Auch nach einem Jahr Pandemie bietet Rheingau-Taunus-Kreis nur PDF-Dateien für die Dateneinsicht an.

Ich habe mich entschieden, dieses Problem endlich anzugehen – wenn es die Kreisverwaltung nicht hinbekommt, dann halt DIY.

Glücklicherweise stellt das RKI seine Daten über eine Schnittstelle zur Verfügung. Ziel ist eine Shiny-App mit einem R-Skript im Hintergrund: eine Website, auf der alle wichtigen Plots täglich aktualisiert einsehbar sind.

Hier findet sich das GitHub Repository zu dem Projekt.

Hier geht es zur Beta-Version des COVID-Panels.

Update (05.03.2021)

Seit heute läuft die erste Beta-Version (v0.2) des COVID-Panel Rheingau-Taunus auf einer Shinyapps.io-Instanz.

Release Report:

  • Daten laden automatisch über die ArcGIS-Schnittstelle des RKI
  • Daten werden effizienter geladen (nur Rheingau-Taunus-Kreis)
  • ggplot-Implementierung (neue Fälle, kumulierte Fälle, Alterstruktur, Todesfälle)
  • geglätte Plots (verschiedene Glättungsmethoden)
  • Regler zur Auswahl von Betrachtungszeitraum und Skalierung der y-Achse bei neuen Fällen
  • einige Erklärungen hinzugefügt (RKI-Schnittstelle, Download der Plots)

Roadmap:

  • Anzeige des Betrachtungszeitraums in den Plots
  • einfacher Download-Button, viele weitere mögliche Plots (z. B. Geschlechterverteilung)
  • Möglichkeit zum Vergleich zweier Betrachtungszeiträume

Update (26.02.2021)

  • In den letzten sieben Tagen nahm die Dynamik wieder zu. Pro Tag kommen wieder mehr Infizierte hinzu (rosafarbig). Diese Entwicklung bildet besonders gut der geglättete Wert der täglichen Neuinfektionen ab.
  • Innerhalb von sechs Wochen gab es im Kreis fast 1000 Neuinfektionen. Das entspricht einem Fünftel des gesamten Infektionsgeschehens seit März.
  • Noch lassen sich diese Entwicklungen nicht auf die Situation in den Schulen zurückführen. Dafür müssen wir weitere sieben Tage warten.
  • Generell lässt sich feststellen, dass vor allem die Altersgruppe zwischen 35 – 59 betroffen ist. Dort zeigen sich die meisten Infektionen. Es folgt die Altersgruppe 15 – 34 Jahre.
  • Die Altersgruppe 5 – 14 wirkt bei einem Blick auf das Histogramm weniger betroffen. Eine solche Aussage ist jedoch nicht zulässig, da a) der Gruppenintervall kleiner ist, b) die Gruppe selbst auch sehr viel kleiner ist. Hier müssten relative Werte herangezogen werden (steht auf der Roadmap).
  • Dem RKI liegen keine Daten zur Verteilung der Infektionen über die Städte und Gemeinden vor. Diese Daten hat einzig der Rheingau-Taunus-Kreis, der sie aber nicht lesbar zur Verfügung stellt. Auf meiner Roadmap steht ein Workaround über das Einlesen der PDF-Dateien. Der Informationsgehalt dieser Daten ist jedoch fraglich, da der Wohnort und nicht der potentielle Infektionsort registriert wird. Letzteres wäre gut geeignet, um Cluster aufzuzeigen.

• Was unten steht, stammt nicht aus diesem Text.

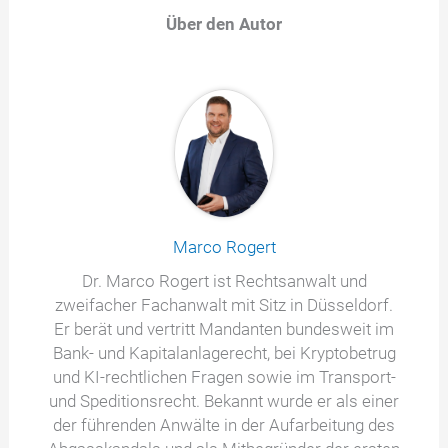
Über den Autor
Marco Rogert
Dr. Marco Rogert ist Rechtsanwalt und
zweifacher Fachanwalt mit Sitz in Düsseldorf.
Er berät und vertritt Mandanten bundesweit im
Bank- und Kapitalanlagerecht, bei Kryptobetrug
und KI-rechtlichen Fragen sowie im Transport-
und Speditionsrecht. Bekannt wurde er als einer
der führenden Anwälte in der Aufarbeitung des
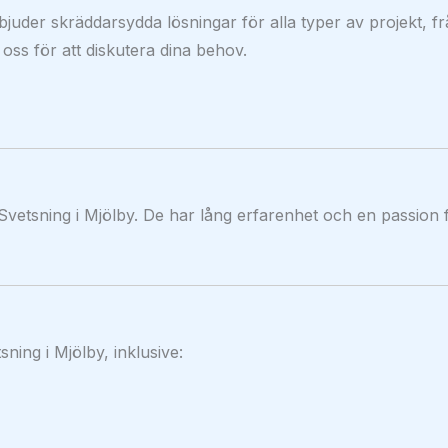
bjuder skräddarsydda lösningar för alla typer av projekt, f
 oss för att diskutera dina behov.
vetsning i Mjölby. De har lång erfarenhet och en passion f
sning i Mjölby, inklusive:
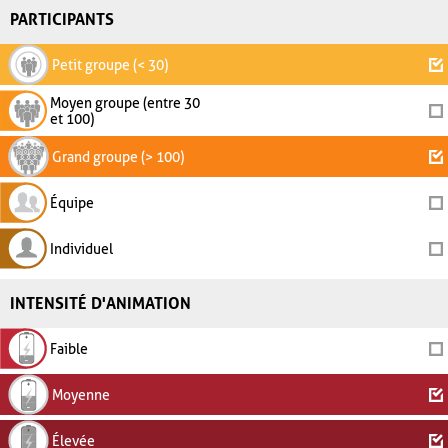
PARTICIPANTS
Petit groupe (< 30)
Moyen groupe (entre 30
et 100)
Grand groupe (> 100)
Équipe
Individuel
INTENSITÉ D'ANIMATION
Faible
Moyenne
Élevée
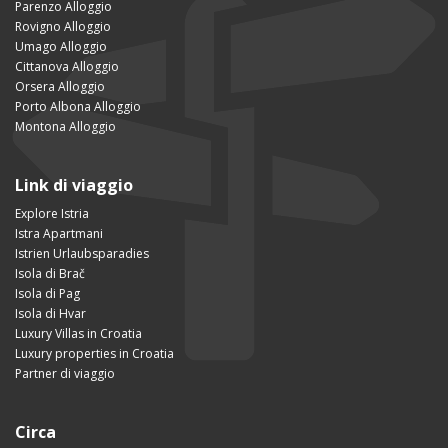
Parenzo Alloggio
Rovigno Alloggio
Umago Alloggio
Cittanova Alloggio
Orsera Alloggio
Porto Albona Alloggio
Montona Alloggio
Link di viaggio
Explore Istria
Istra Apartmani
Istrien Urlaubsparadies
Isola di Brač
Isola di Pag
Isola di Hvar
Luxury Villas in Croatia
Luxury properties in Croatia
Partner di viaggio
Circa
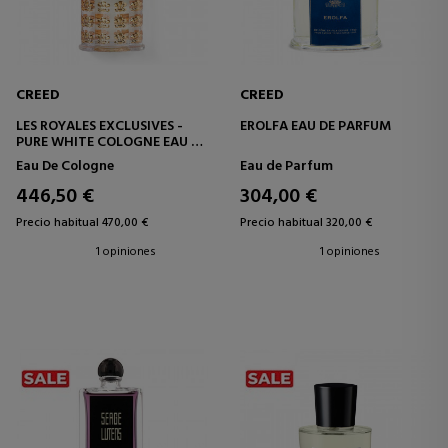
CREED
CREED
LES ROYALES EXCLUSIVES -
EROLFA EAU DE PARFUM
PURE WHITE COLOGNE EAU DE
COLOGNE
Eau De Cologne
Eau de Parfum
446,50 €
304,00 €
Precio habitual 470,00 €
Precio habitual 320,00 €
1 opiniones
1 opiniones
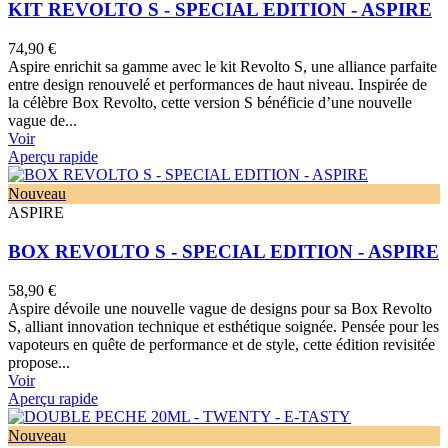
KIT REVOLTO S - SPECIAL EDITION - ASPIRE
74,90 €
Aspire enrichit sa gamme avec le kit Revolto S, une alliance parfaite
entre design renouvelé et performances de haut niveau. Inspirée de
la célèbre Box Revolto, cette version S bénéficie d’une nouvelle
vague de...
Voir
Aperçu rapide
Nouveau
ASPIRE
BOX REVOLTO S - SPECIAL EDITION - ASPIRE
58,90 €
Aspire dévoile une nouvelle vague de designs pour sa Box Revolto
S, alliant innovation technique et esthétique soignée. Pensée pour les
vapoteurs en quête de performance et de style, cette édition revisitée
propose...
Voir
Aperçu rapide
Nouveau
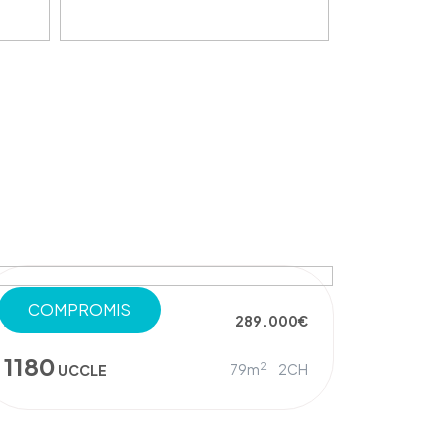
COMPROMIS
APPARTEMENT
289.000€
1180
2
79m
2CH
UCCLE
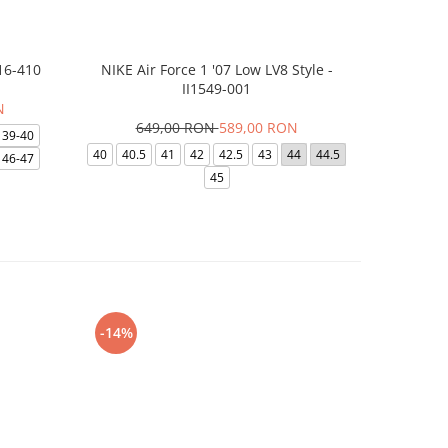
16-410
NIKE Air Force 1 '07 Low LV8 Style -
Saboti Cr
II1549-001
N
649,00 RON
589,00 RON
3
39-40
40
40.5
41
42
42.5
43
44
44.5
48-49
46-47
45
-14%
-24%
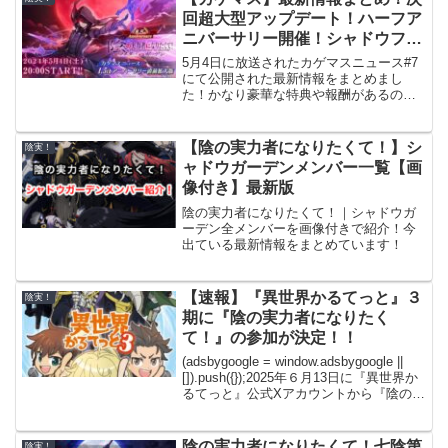
もっと楽し...
回超大型アップデート！ハーフア
ニバーサリー開催！シャドウフェ
ス
5月4日に放送されたカゲマスニュース#7
にて公開された最新情報をまとめまし
た！かなり豪華な特典や報酬があるので
要チェックです！ (adsbygoogle =
window.adsbygoogle || []).push({});最新イ
ベント...
【陰の実力者になりたくて！】シ
陰実！
ャドウガーデンメンバー一覧【画
像付き】最新版
陰の実力者になりたくて！｜シャドウガ
ーデン全メンバーを画像付きで紹介！今
出ている最新情報をまとめています！
【速報】『異世界かるてっと』３
陰実！
期に『陰の実力者になりたく
て！』の参加が決定！！
(adsbygoogle = window.adsbygoogle ||
[]).push({});2025年６月13日に『異世界か
るてっと』公式Xアカウントから『陰の実
力者になりたくて！』の参入が決定！！
総勢７0キャラ以上が登場！そんな異...
陰の実力者になりたくて！七陰第
陰実！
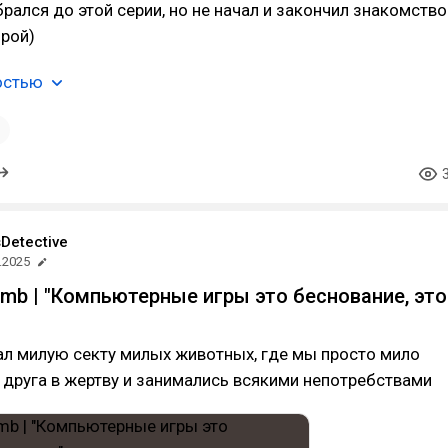
рался до этой серии, но не начал и закончил знакомство
орой)
остью
1
Detective
.2025
Lamb | "Компьютерные игры это беснование, это
ал милую секту милых животных, где мы просто мило
 друга в жертву и занимались всякими непотребствами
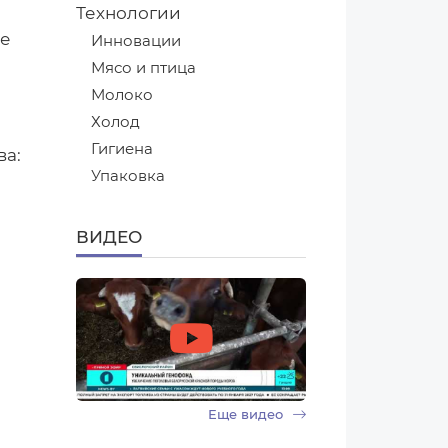
Технологии
ле
Инновации
Мясо и птица
Молоко
Холод
Гигиена
ва:
Упаковка
ВИДЕО
Еще видео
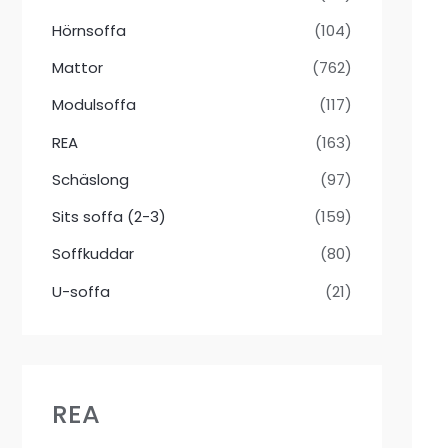
Hörnsoffa
(104)
Mattor
(762)
Modulsoffa
(117)
REA
(163)
Schäslong
(97)
Sits soffa (2-3)
(159)
Soffkuddar
(80)
U-soffa
(21)
REA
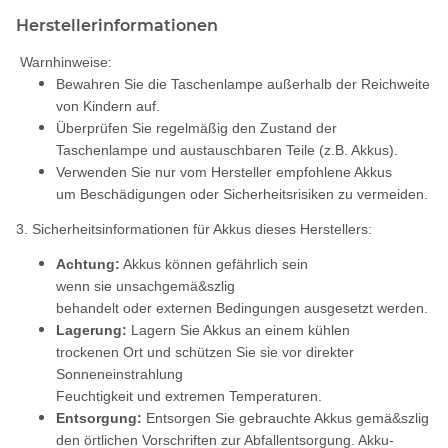
Herstellerinformationen
Warnhinweise:
Bewahren Sie die Taschenlampe außerhalb der Reichweite
von Kindern auf.
Überprüfen Sie regelmäßig den Zustand der
Taschenlampe und austauschbaren Teile (z.B. Akkus).
Verwenden Sie nur vom Hersteller empfohlene Akkus
um Beschädigungen oder Sicherheitsrisiken zu vermeiden.
3. Sicherheitsinformationen für Akkus dieses Herstellers:
Achtung:
Akkus können gefährlich sein
wenn sie unsachgemä&szlig
behandelt oder externen Bedingungen ausgesetzt werden.
Lagerung:
Lagern Sie Akkus an einem kühlen
trockenen Ort und schützen Sie sie vor direkter
Sonneneinstrahlung
Feuchtigkeit und extremen Temperaturen.
Entsorgung:
Entsorgen Sie gebrauchte Akkus gemä&szlig
den örtlichen Vorschriften zur Abfallentsorgung. Akku-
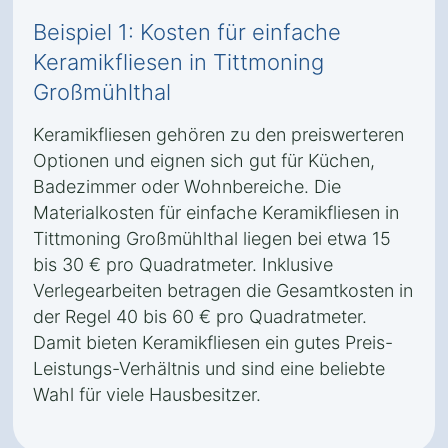
Beispiel 1: Kosten für einfache
Keramikfliesen in Tittmoning
Großmühlthal
Keramikfliesen gehören zu den preiswerteren
Optionen und eignen sich gut für Küchen,
Badezimmer oder Wohnbereiche. Die
Materialkosten für einfache Keramikfliesen in
Tittmoning Großmühlthal liegen bei etwa 15
bis 30 € pro Quadratmeter. Inklusive
Verlegearbeiten betragen die Gesamtkosten in
der Regel 40 bis 60 € pro Quadratmeter.
Damit bieten Keramikfliesen ein gutes Preis-
Leistungs-Verhältnis und sind eine beliebte
Wahl für viele Hausbesitzer.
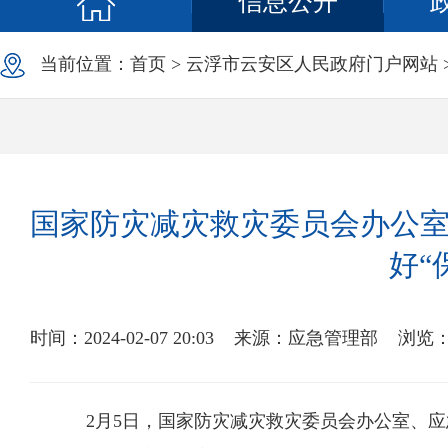
信息公开
当前位置：
首页
>
云浮市云安区人民政府门户网站
国家防灾减灾救灾委员会办公室
好“
时间：2024-02-07 20:03
来源：应急管理部
浏览
2月5日，国家防灾减灾救灾委员会办公室、应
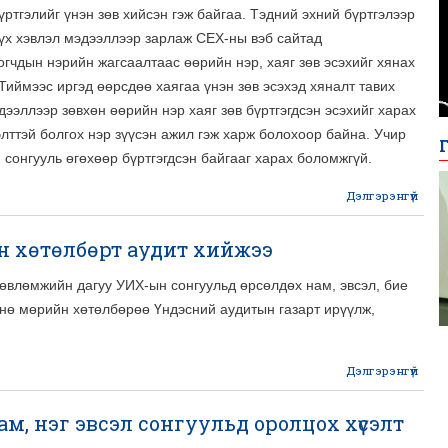
үртгэлийг үнэн зөв хийсэн гэж байгаа. Тэдний эхний бүртгэлээр
бүх хэвлэл мэдээллээр зарлаж СЕХ-ны вэб сайтад
огчдын нэрийн жагсаалтаас өөрийн нэр, хаяг зөв эсэхийг хянах
Тиймээс иргэд өөрсдөө хаягаа үнэн зөв эсэхэд хяналт тавих
дээллээр зөвхөн өөрийн нэр хаяг зөв бүртгэгдсэн эсэхийг харах
лттэй болгох нэр зүүсэн ажил гэж харж болохоор байна. Учир
н сонгууль өгөхөөр бүртгэгдсэн байгааг харах боломжгүй.
Дэлгэрэнгүй
Сон
н хөтөлбөрт аудит хийжээ
жаг
өвлөмжийн дагуу УИХ-ын сонгуульд өрсөлдөх нам, эвсэл, бие
бүр
нө мөрийн хөтөлбөрөө Үндэсний аудитын газарт ирүүлж,
бо
Дэлгэрэнгүй
abo
даа
ам, нэг эвсэл сонгуульд оролцох хүсэлт
м
хөтө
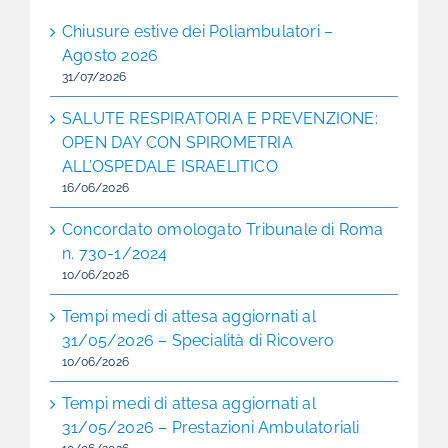
Chiusure estive dei Poliambulatori –
Agosto 2026
31/07/2026
SALUTE RESPIRATORIA E PREVENZIONE:
OPEN DAY CON SPIROMETRIA
ALL’OSPEDALE ISRAELITICO
16/06/2026
Concordato omologato Tribunale di Roma
n. 730-1/2024
10/06/2026
Tempi medi di attesa aggiornati al
31/05/2026 – Specialità di Ricovero
10/06/2026
Tempi medi di attesa aggiornati al
31/05/2026 – Prestazioni Ambulatoriali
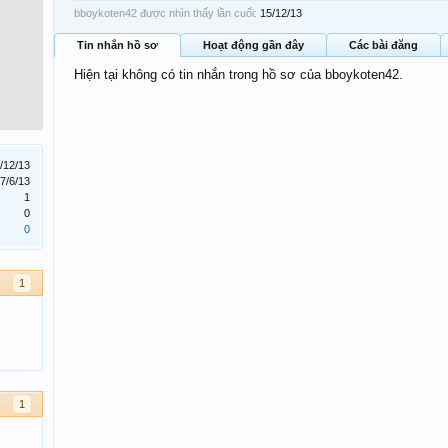
bboykoten42 được nhìn thấy lần cuối:
15/12/13
Tin nhắn hồ sơ
Hoạt động gần đây
Các bài đăng
Hiện tại không có tin nhắn trong hồ sơ của bboykoten42.
/12/13
7/6/13
1
0
0
1
1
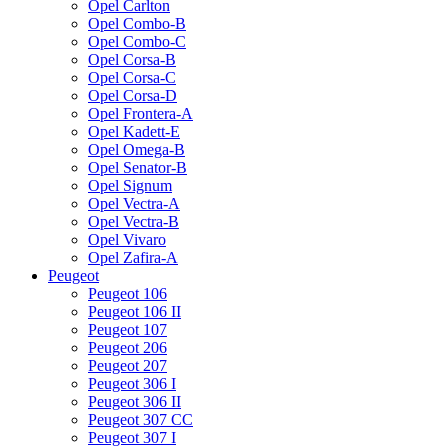
Opel Carlton
Opel Combo-B
Opel Combo-C
Opel Corsa-B
Opel Corsa-C
Opel Corsa-D
Opel Frontera-A
Opel Kadett-E
Opel Omega-B
Opel Senator-B
Opel Signum
Opel Vectra-A
Opel Vectra-B
Opel Vivaro
Opel Zafira-A
Peugeot
Peugeot 106
Peugeot 106 II
Peugeot 107
Peugeot 206
Peugeot 207
Peugeot 306 I
Peugeot 306 II
Peugeot 307 CC
Peugeot 307 I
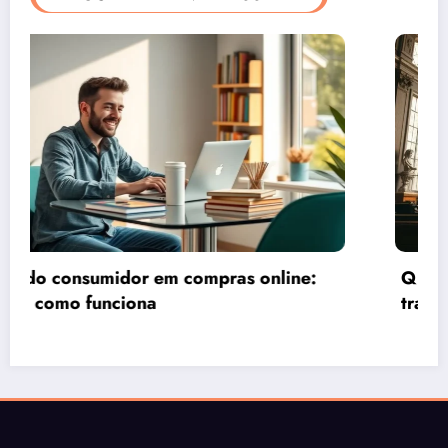
Quando compensa entrar com ação judicial
trabalhista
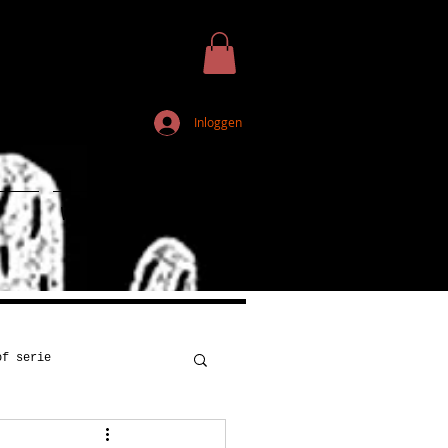
Inloggen
Webshop
of serie
Kunst
Onderwijs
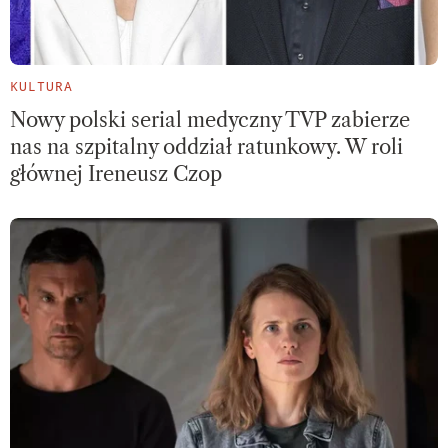
KULTURA
Nowy polski serial medyczny TVP zabierze
nas na szpitalny oddział ratunkowy. W roli
głównej Ireneusz Czop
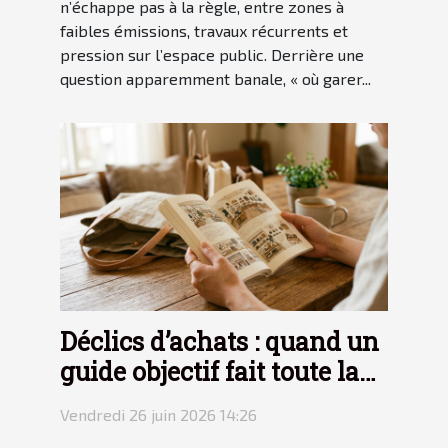
n’échappe pas à la règle, entre zones à
faibles émissions, travaux récurrents et
pression sur l’espace public. Derrière une
question apparemment banale, « où garer...
Déclics d’achats : quand un
guide objectif fait toute la
différence
Vendredi 26 juin 2026 14:26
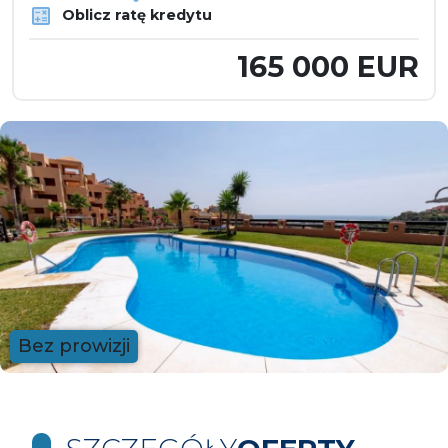
Oblicz ratę kredytu
165 000 EUR
Bez prowizji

Fazit: Die Dynamik ist zu unsicher, um jetzt "blind" Lockerungen einzuleiten. Diese werden mit an Sicherheit grenzender Wahrscheinlichkeit das Infektionsgeschehen anheizen. Vor dem Hintergrund einer Virusvariante, die sich schneller verbreitet, wäre das hochgefährlich.

Deswegen: Bitte weiter zu Hause bleiben, Maske tragen, nicht zu viele Menschen treffen und bei Erkältungssymptomen in Selbstquarantäne begeben.